Each time, you gather clues and adjust your breakpoints accordingly, probably focusing on the module responsible for handling verdi process kill
.
But wait— everything seems to work fine! No bug, no errors. The bug only rears its head when you submit the process to the daemon. Uh-oh. That’s when you realize you have a problem: all those carefully placed breakpoints? Completely unreachable.
Why is this happening?#
AiiDA provides two ways to start a process:
engine.run()
: The process runs in your current Python session, making debugging a breeze.engine.submit()
: The process runs in a separate daemon-managed process, making debugging significantly harder.
The daemon spawns a new process, meaning your breakpoints are being triggered, but you can’t interact with them because the execution happens in a separate background process. Worse, the process might just freeze due to those breakpoints, but you still won’t be able to access them.
Okay, how do we actually debug this?#
Here’s how to do it right:
Step 1: Insert Your Breakpoints Before Starting the Daemon#
This is critical! Once the daemon starts, the source code is already loaded, so any changes you make afterward won’t take effect.
Step 2: Start the Daemon with One Worker#
verdi daemon start 1
Step 3: Stop the Worker (but Keep the Daemon Running)#
verdi daemon decr 1
At this point, the daemon is running, but no workers are picking up tasks. This means your to-be-submitted process will just chill in the queue, waiting for a worker.
Step 4: Submit Your Dummy Script#
Since there’s no worker, your submitted process will remain in the queue.
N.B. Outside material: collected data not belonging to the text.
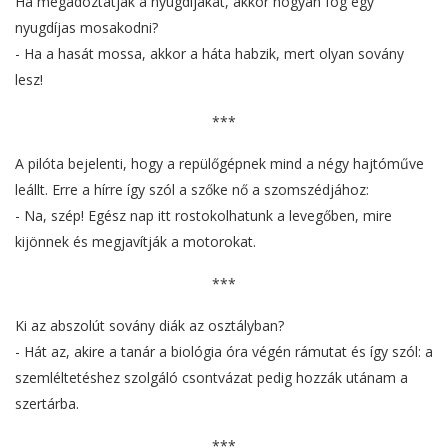
Ha megadóztatják a nyugdíjakat, akkor hogyan fog egy
nyugdíjas mosakodni?
- Ha a hasát mossa, akkor a háta habzik, mert olyan sovány
lesz!
***
A pilóta bejelenti, hogy a repülőgépnek mind a négy hajtóműve
leállt. Erre a hírre így szól a szőke nő a szomszédjához:
- Na, szép! Egész nap itt rostokolhatunk a levegőben, mire
kijönnek és megjavítják a motorokat.
***
Ki az abszolút sovány diák az osztályban?
- Hát az, akire a tanár a biológia óra végén rámutat és így szól: a
szemléltetéshez szolgáló csontvázat pedig hozzák utánam a
szertárba.
***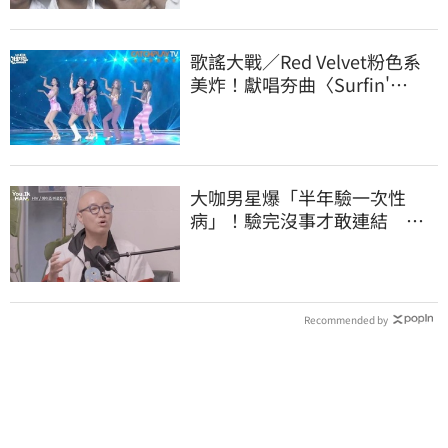
歌謠大戰／Red Velvet粉色系
美炸！獻唱夯曲〈Surfin'
Boy〉魅力藏不住
大咖男星爆「半年驗一次性
病」！驗完沒事才敢連結 自
曝等待結果超忐忑
Recommended by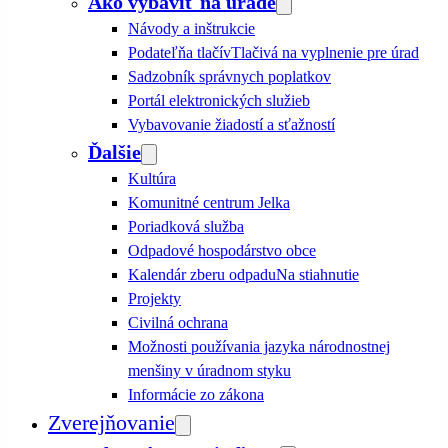
Ako vybaviť na úrade
Návody a inštrukcie
Podateľňa tlačív
Tlačivá na vyplnenie pre úrad
Sadzobník správnych poplatkov
Portál elektronických služieb
Vybavovanie žiadostí a sťažností
Ďalšie
Kultúra
Komunitné centrum Jelka
Poriadková služba
Odpadové hospodárstvo obce
Kalendár zberu odpadu
Na stiahnutie
Projekty
Civilná ochrana
Možnosti používania jazyka národnostnej
menšiny v úradnom styku
Informácie zo zákona
Zverejňovanie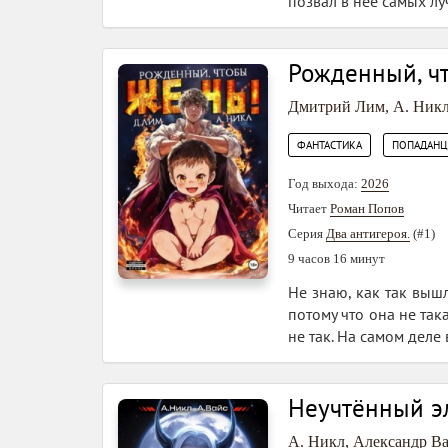
позвал в неё самых лу
Рожденный, ч
Дмитрий Лим
,
А. Ник
,
ФАНТАСТИКА
ПОПАДАН
Год выхода:
2026
Читает
Роман Попов
Серия
Два антигероя.
(#1)
9 часов 16 минут
Не знаю, как так вышл
потому что она не так
не так. На самом деле 
Неучтённый эл
А. Никл
,
Александр В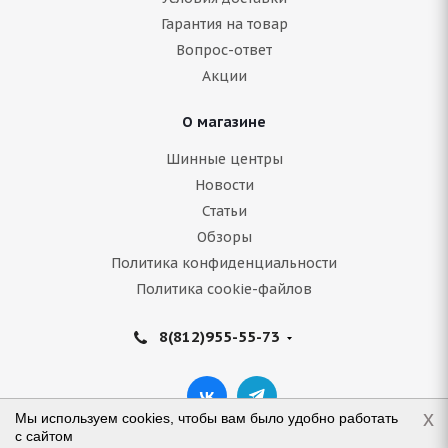
Гарантия на товар
Вопрос-ответ
Акции
О магазине
Шинные центры
Новости
Статьи
Обзоры
Политика конфиденциальности
Политика cookie-файлов
8(812)955-55-73
x
Мы используем cookies, чтобы вам было удобно работать
с сайтом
Perfect—now we can inspect what’s happening.
Step 5: Start a Worker in the Foreground#
verdi daemon worker
This is important because now, instead of running in the background, the worker operates in the foreground.
This means you can finally see what’s going on and interact with debugging tools like pdb
.
Example: Debugging with verdi process kill
#
Alright, let’s get back to our example of debugging a fictitious bug in verdi process kill
.
Your debugging steps should look something like this:
Stop the daemon to start fresh:
verdi daemon stop
Insert breakpoints in AiiDA’s source code where you suspect the issue is.
Start the daemon:
verdi daemon start 1
Stop the worker while keeping the daemon alive:
verdi daemon decr 1
Submit your dummy script.
Start a worker in the foreground:
verdi daemon worker
Now you can actually see the process running in real time!
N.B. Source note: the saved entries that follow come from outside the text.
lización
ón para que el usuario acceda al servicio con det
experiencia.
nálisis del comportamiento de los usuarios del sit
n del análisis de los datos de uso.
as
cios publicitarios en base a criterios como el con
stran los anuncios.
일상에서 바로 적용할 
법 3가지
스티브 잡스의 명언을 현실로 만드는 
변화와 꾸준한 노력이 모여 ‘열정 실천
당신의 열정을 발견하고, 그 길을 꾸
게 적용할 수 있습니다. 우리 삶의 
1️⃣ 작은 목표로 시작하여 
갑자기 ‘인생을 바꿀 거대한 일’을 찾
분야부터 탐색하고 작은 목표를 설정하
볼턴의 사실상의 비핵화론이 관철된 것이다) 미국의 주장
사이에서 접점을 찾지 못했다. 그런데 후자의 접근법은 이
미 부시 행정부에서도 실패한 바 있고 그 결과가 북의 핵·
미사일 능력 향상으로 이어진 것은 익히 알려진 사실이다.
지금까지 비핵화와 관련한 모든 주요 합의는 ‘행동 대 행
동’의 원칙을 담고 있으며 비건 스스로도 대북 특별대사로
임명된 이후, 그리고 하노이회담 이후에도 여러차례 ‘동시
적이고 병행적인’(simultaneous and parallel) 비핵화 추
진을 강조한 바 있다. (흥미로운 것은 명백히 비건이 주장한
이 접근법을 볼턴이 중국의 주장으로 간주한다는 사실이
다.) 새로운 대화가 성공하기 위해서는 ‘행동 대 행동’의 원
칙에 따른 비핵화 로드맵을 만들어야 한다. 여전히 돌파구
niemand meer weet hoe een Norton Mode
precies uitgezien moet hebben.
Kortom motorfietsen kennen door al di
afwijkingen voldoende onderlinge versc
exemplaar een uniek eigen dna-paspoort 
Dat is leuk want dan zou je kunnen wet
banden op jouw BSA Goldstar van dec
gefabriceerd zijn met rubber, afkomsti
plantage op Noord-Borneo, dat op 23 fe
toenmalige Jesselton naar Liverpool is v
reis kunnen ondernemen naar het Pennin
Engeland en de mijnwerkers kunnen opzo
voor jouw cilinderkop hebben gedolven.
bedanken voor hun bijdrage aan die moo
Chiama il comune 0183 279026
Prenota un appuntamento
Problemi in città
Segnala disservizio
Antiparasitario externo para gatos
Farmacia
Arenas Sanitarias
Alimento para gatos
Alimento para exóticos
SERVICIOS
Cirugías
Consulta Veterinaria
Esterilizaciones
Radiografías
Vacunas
In a separate terminal, try killing the process:
verdi process kill <PROCESS_ID>
Interact with the breakpoints in the
worker
terminal.Gather clues, refine your breakpoints, adjust your script, and repeat the process!
Additional Debugging Tips#
Enable detailed logging:
verdi config list verdi config set logging.* DEBUG
This will give you a clear picture of execution steps, helping you pinpoint the issue faster.
Now, you can debug AiiDA daemon-managed processes and understand what’s going wrong when you submit tasks. Good luck! 😉